Exercise: How many lines in the listing below contain the string "Gmail"? Say only the number.

Data:
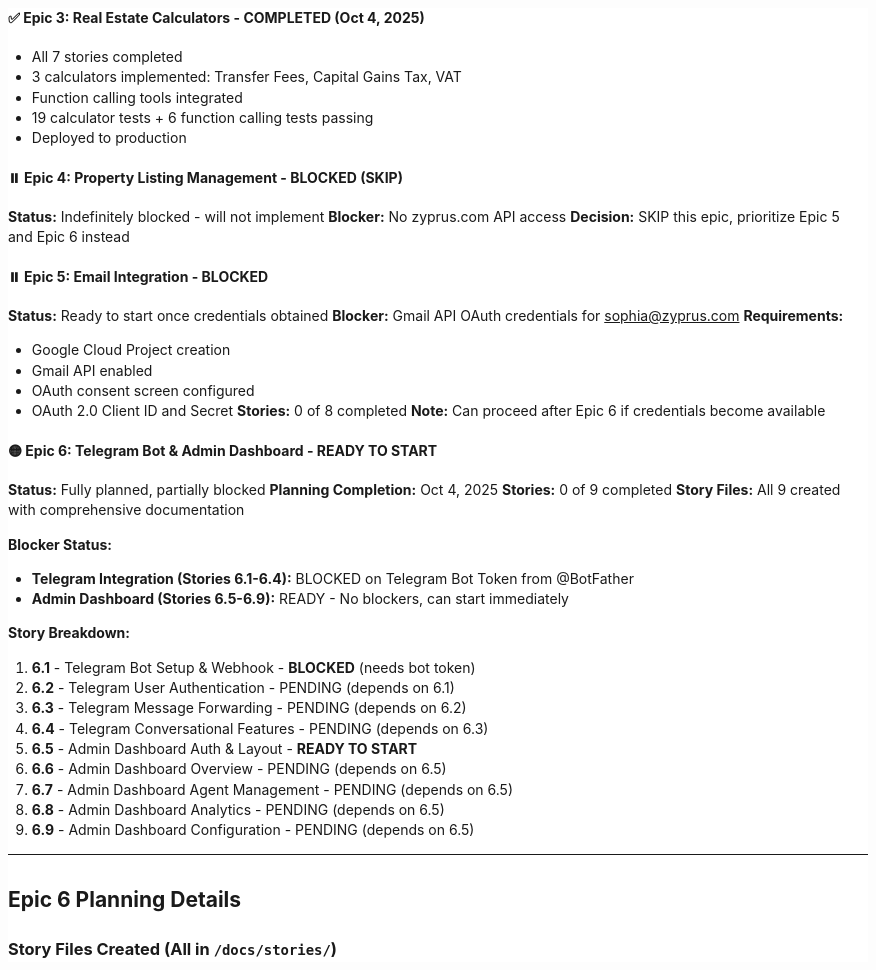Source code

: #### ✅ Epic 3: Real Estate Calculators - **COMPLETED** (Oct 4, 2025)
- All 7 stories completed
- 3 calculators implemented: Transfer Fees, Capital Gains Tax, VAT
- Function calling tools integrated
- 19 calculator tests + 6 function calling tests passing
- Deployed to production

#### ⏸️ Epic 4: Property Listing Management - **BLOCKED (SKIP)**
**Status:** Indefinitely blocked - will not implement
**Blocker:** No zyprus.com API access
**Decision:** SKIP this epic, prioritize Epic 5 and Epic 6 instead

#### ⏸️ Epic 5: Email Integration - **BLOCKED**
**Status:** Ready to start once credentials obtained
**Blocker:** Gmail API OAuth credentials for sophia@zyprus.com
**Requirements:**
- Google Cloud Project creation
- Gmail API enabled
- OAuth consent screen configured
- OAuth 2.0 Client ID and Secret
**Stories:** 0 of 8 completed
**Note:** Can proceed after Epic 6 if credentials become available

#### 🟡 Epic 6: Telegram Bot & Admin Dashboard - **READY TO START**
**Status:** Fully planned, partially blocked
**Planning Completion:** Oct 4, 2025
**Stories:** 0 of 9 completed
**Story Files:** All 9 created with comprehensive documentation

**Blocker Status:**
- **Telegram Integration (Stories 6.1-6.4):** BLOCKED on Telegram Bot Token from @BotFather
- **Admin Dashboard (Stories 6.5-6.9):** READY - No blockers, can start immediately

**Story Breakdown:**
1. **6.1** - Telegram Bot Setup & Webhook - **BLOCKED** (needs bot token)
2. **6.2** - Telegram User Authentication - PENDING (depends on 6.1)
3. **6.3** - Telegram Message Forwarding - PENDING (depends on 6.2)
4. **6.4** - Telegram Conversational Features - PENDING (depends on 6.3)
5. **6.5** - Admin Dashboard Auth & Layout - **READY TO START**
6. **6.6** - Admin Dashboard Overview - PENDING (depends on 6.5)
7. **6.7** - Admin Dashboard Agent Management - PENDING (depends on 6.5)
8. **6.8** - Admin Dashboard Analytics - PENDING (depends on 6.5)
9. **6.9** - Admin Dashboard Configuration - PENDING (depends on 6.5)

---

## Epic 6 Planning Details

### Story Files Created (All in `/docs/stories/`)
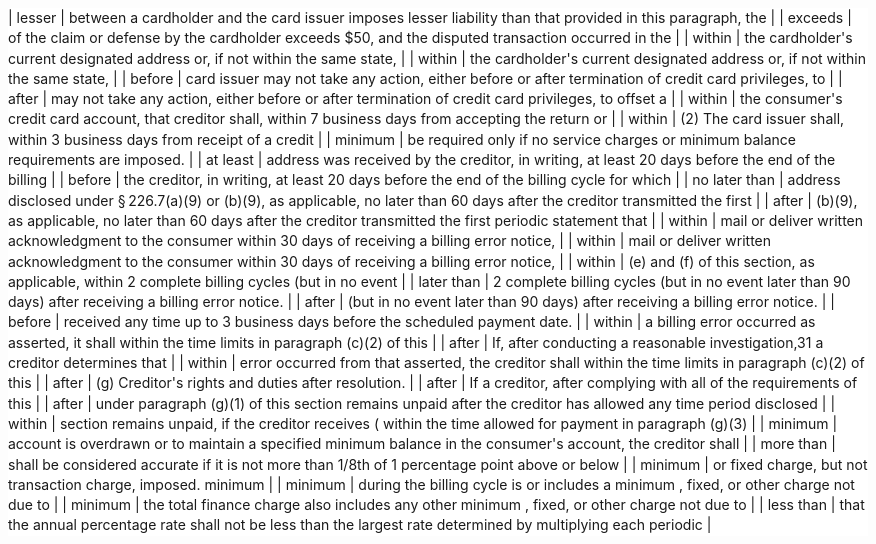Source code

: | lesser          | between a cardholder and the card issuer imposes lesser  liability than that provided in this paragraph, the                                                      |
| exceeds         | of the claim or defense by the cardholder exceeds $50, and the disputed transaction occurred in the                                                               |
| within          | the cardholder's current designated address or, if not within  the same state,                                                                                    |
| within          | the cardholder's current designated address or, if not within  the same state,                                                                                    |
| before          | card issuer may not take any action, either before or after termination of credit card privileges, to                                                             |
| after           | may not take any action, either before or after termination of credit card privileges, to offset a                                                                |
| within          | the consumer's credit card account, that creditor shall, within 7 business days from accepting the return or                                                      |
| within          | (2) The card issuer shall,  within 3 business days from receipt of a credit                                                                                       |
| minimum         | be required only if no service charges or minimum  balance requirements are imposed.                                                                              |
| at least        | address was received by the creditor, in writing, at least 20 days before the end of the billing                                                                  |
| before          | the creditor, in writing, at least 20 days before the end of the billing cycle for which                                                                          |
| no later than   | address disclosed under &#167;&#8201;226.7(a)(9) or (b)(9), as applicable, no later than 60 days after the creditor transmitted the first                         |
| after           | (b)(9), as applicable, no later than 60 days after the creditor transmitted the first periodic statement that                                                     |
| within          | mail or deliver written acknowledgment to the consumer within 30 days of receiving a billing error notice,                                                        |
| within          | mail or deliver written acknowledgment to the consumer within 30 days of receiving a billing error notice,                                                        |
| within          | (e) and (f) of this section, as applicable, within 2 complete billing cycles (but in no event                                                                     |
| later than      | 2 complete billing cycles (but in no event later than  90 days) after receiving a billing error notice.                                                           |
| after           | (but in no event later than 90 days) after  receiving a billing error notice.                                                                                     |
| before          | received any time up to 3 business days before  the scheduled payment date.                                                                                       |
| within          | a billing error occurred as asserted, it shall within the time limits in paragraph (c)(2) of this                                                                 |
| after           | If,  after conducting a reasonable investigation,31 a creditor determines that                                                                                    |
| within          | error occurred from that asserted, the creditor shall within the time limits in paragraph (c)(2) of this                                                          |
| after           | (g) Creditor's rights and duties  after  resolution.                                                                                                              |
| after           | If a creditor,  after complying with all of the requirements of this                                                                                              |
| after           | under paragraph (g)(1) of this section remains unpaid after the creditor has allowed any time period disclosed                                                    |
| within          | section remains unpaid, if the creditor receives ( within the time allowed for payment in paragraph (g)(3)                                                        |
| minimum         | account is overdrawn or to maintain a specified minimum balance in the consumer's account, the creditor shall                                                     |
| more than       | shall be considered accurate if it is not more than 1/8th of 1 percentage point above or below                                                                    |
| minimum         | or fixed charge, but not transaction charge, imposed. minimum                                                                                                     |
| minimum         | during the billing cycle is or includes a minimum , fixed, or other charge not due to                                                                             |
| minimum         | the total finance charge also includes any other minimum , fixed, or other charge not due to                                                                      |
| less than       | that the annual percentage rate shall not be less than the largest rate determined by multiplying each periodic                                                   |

Task response: 2